Paul Pouvreau (1956)

Photographies d’objets rudimentaires, de caisses en carton et de sacs en plastique  ; assemblages et installations de caisses vides amoncelées. Images d’apparence sans qualité qui révèlent un goût prononcé pour la peinture, une réflexion sur la culture et la nature de l’image. Voilà les aspects essentiels de l’œuvre de Paul Pouvreau. La figure humaine apparaît quelquefois furtivement dans le champ, partiellement dissimulée, anonyme.

Notons tout d’abord que les emballages cartonnés ou plastifiés qu’utilise l’artiste sont eux-mêmes recouverts d’images : dessins élémentaires se rapportant au contenu, une série de casseroles, un verre de vin rouge, un faitout, un logo, etc. L’air de rien, l’élément iconique prend tout son poids dans l’image.

Notons également que ces images infiltrées dans l’image instaurent un jeu avec leur environnement immédiat. Nous pourrions admettre que le contexte est au premier niveau et le motif au second.

Véronique Ellena (1966)

Si elle ne connaît ses modèles anonymes l’artiste les photographie pour tenter avec patience et empathie de percer leur mystère, leur regard vague ou leur attitude prostrée, afin de susciter une suspension du temps, entre plongée dans le moi intime et ouverture au monde.

En effet, les personnages photographiés, un jeune garçon et sa grand mère assis sur un banc tenant une lanterne de papier, un adolescent en survêtement et baskets assis en tailleur, mains jointes et tête baissée, un vieil homme indien assis devant un bâtiment, etc., sont volontairement présentés hors contexte.

L’approche reste discrète, respectueuse de l’intimité de l’autre. Véronique Ellena attend que la personne soit à nouveau disponible à ce qui l’entoure pour lui demander de reproduire son geste ou sa prière, afin de la photographier.

Ses modèles adoptent d’autant plus facilement une posture de recueillement que l’artiste utilise une chambre qui demande de longs temps de pose et une coopération du modèle.
Les cyclistes, les visiteurs de supermarchés ou les acteurs du dimanche, sont considérés du point de vue de la foi, car Véronique Ellena les considère tous comme « dotés de grâce »…

Florence Paradeis (1964)

Mise en scène, simulacre et simulation : ce que Florence Paradeis capture et donne à voir, c’est la paradoxale mise en scène d’un instantané qui questionne la prise de vue et le temps dans l’image photographique sous les traits d’un arrêt sur image.

L’image, glacée par son support plastifié, montre une personne, probablement une femme, les mains posées sur les battants d’une fenêtre.
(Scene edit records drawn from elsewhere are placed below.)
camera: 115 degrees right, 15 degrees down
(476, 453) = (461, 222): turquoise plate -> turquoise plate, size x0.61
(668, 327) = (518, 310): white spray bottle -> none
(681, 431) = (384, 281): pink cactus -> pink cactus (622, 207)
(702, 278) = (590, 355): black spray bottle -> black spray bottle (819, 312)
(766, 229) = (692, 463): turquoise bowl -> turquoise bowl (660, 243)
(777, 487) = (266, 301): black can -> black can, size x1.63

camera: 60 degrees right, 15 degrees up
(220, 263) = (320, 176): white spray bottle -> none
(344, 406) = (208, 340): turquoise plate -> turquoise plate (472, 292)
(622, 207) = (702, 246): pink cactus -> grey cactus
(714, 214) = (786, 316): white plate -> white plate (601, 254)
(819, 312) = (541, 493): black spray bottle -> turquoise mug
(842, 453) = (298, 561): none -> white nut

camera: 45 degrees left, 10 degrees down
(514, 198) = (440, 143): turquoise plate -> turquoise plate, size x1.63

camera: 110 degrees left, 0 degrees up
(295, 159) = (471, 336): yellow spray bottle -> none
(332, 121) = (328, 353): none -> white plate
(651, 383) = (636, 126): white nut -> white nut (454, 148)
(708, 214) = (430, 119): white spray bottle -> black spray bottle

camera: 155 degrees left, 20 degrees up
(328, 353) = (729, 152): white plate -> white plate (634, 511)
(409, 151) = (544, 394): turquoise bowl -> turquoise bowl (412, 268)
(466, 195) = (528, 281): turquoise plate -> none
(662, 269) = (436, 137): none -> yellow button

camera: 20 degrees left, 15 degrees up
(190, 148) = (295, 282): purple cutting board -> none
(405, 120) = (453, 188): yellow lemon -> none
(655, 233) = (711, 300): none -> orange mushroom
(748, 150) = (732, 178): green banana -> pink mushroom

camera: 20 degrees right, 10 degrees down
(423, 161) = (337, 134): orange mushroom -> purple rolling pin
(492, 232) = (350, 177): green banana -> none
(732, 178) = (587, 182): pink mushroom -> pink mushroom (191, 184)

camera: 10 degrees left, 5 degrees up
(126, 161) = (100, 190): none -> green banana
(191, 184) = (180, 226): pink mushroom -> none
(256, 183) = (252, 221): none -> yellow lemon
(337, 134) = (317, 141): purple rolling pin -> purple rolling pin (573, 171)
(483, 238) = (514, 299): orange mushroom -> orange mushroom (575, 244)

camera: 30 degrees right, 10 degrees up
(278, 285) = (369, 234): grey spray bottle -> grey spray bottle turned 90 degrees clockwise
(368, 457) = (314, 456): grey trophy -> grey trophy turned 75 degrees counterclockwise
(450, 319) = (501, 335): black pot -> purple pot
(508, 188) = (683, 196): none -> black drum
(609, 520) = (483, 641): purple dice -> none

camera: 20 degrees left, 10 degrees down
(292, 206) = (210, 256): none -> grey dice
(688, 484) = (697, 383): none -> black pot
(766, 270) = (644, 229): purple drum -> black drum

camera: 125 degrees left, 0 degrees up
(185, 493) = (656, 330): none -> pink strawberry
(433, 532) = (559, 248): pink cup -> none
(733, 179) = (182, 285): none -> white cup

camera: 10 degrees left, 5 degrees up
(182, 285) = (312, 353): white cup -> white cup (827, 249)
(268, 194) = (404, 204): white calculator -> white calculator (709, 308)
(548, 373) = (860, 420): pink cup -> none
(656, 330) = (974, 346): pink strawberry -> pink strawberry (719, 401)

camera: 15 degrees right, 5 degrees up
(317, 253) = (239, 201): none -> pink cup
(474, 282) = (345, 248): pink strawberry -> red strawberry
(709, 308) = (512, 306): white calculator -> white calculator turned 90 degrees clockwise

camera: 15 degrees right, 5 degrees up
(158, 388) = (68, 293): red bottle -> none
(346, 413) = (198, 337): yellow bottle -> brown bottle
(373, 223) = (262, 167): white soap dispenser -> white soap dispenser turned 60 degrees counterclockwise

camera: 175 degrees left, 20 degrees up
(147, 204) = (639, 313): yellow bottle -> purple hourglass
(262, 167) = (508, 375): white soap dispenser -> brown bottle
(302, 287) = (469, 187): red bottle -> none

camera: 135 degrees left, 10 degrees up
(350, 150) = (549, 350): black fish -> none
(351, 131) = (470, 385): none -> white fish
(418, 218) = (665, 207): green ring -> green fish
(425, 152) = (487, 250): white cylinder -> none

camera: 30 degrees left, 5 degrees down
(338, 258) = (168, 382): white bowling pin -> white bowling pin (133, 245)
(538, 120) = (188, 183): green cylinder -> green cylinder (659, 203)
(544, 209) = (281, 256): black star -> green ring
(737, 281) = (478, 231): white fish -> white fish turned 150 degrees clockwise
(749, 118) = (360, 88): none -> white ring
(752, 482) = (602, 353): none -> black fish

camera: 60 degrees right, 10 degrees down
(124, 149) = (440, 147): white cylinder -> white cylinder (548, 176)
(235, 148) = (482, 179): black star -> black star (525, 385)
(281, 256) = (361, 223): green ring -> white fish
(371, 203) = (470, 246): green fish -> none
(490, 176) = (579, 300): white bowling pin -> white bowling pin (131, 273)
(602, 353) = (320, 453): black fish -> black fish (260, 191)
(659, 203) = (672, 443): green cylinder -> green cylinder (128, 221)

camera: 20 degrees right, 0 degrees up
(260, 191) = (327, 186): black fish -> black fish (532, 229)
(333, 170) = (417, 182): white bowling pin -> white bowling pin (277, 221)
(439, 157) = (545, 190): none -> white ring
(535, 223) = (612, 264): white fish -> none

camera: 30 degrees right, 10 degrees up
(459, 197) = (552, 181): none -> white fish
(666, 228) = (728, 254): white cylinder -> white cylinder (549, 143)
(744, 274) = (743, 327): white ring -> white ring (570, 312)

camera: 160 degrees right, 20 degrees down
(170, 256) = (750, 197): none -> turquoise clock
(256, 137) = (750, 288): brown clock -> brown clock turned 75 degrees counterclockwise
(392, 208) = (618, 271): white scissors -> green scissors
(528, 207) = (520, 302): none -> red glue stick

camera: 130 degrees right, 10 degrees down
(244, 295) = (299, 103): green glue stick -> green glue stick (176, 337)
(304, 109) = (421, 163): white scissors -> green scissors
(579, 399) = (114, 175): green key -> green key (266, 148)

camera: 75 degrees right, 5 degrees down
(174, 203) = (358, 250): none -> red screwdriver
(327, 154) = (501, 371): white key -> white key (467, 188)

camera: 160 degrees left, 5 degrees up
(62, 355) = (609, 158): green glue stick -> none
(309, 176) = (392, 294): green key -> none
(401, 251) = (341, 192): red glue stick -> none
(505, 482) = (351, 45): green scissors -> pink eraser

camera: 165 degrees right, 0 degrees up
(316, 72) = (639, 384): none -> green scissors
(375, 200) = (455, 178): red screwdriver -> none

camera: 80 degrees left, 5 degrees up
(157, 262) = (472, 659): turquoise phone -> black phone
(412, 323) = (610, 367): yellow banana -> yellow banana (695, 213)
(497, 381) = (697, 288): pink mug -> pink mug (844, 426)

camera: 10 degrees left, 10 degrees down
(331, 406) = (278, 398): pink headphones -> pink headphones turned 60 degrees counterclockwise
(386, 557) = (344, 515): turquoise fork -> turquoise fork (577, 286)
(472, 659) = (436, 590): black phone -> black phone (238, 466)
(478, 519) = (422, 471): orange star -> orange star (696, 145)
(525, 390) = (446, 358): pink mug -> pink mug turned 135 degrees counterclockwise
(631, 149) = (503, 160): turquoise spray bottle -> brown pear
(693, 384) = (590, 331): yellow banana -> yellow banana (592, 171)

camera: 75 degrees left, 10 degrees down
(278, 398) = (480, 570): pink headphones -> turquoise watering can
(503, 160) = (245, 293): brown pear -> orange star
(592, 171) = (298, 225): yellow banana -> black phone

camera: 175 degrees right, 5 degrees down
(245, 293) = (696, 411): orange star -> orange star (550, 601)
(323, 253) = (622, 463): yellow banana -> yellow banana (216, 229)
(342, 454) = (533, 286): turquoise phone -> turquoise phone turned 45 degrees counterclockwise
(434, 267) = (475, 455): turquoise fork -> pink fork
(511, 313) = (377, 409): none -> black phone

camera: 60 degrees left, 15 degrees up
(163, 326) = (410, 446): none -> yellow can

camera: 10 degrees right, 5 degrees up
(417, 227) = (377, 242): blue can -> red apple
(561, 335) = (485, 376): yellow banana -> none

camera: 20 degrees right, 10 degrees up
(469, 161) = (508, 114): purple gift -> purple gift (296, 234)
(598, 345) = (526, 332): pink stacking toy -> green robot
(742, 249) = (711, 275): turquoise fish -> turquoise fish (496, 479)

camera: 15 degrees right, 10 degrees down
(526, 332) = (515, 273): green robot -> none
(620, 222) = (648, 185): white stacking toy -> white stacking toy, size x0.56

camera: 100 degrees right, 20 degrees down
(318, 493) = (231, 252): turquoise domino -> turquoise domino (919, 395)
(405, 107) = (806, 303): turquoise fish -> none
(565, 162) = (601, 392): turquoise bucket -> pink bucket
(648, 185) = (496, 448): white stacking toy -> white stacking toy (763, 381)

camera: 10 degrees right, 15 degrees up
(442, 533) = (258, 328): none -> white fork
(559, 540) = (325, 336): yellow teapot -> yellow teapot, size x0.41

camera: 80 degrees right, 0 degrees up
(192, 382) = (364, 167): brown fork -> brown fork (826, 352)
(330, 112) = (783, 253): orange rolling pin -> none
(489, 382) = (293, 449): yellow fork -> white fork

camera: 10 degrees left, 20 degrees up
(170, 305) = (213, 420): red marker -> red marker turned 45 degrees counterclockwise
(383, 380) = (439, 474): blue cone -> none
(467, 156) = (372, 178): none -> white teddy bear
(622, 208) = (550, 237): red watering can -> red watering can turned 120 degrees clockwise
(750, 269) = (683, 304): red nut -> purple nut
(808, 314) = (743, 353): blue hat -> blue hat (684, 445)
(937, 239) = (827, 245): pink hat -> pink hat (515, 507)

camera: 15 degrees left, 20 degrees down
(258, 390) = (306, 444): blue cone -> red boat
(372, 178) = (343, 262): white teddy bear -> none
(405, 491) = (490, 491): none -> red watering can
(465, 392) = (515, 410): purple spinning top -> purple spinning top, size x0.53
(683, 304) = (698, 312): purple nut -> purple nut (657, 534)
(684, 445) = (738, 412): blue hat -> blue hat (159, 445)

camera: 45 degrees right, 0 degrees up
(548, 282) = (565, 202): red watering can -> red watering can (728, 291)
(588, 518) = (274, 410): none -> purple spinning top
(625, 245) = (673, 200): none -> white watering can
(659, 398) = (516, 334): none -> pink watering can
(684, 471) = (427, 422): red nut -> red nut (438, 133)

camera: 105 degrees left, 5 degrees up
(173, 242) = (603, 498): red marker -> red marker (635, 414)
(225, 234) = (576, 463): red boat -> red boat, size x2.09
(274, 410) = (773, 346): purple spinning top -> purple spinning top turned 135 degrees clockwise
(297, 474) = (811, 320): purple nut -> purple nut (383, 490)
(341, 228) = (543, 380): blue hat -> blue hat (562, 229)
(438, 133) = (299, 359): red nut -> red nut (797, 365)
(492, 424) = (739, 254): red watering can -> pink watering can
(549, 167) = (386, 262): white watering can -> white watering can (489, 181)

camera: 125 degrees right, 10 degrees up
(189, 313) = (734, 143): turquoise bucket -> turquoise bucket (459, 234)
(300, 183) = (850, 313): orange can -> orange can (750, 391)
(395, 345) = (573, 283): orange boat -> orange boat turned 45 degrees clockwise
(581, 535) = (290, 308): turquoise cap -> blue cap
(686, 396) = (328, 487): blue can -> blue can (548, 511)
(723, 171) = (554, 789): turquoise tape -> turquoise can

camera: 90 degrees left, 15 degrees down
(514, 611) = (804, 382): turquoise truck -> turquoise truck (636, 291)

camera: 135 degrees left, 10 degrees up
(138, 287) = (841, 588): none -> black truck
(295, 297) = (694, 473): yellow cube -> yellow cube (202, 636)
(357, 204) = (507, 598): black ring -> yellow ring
Dehors, en contrebas, s’étend un paysage urbain traversé par des voies ferrées, paysage banal et poétique comme le sont dans la ville les lieux près des gares. Le cadrage est serré sur le geste quotidien, ordinaire à un détail près : la double page d’un journal – Le San Francisco Chronics – dont le titre est inscrit en caractère gothique, est plaquée sur le visage du personnage.
« Ma préoccupation, dit l’artiste, est la durée de l’image. Maintenant, de la même façon qu’elle prend son temps dans un semblant d’instantané, l’image prend sa forme dans un semblant de banalité. »

Le banal, en serait-il pour autant transfiguré ? Il semble, dans ces images, plutôt exacerbé, un peu comme dans un tableau en trompe-l’œil. Ainsi, le banal est joué et déjoué, jusqu’à ce que, dans sa théâtralisation, dans la suspension de sa durée, une nouvelle présence se dresse et nous invite à adopter un autre regard.